Instructions to follow
Pick out each line in the rows below that contains the string "Tour" and copy those lines.

Source information

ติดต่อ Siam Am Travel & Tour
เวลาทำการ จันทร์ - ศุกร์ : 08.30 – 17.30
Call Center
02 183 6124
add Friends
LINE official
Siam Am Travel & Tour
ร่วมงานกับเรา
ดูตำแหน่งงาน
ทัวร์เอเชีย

Solution to this task
ติดต่อ Siam Am Travel & Tour
Siam Am Travel & Tour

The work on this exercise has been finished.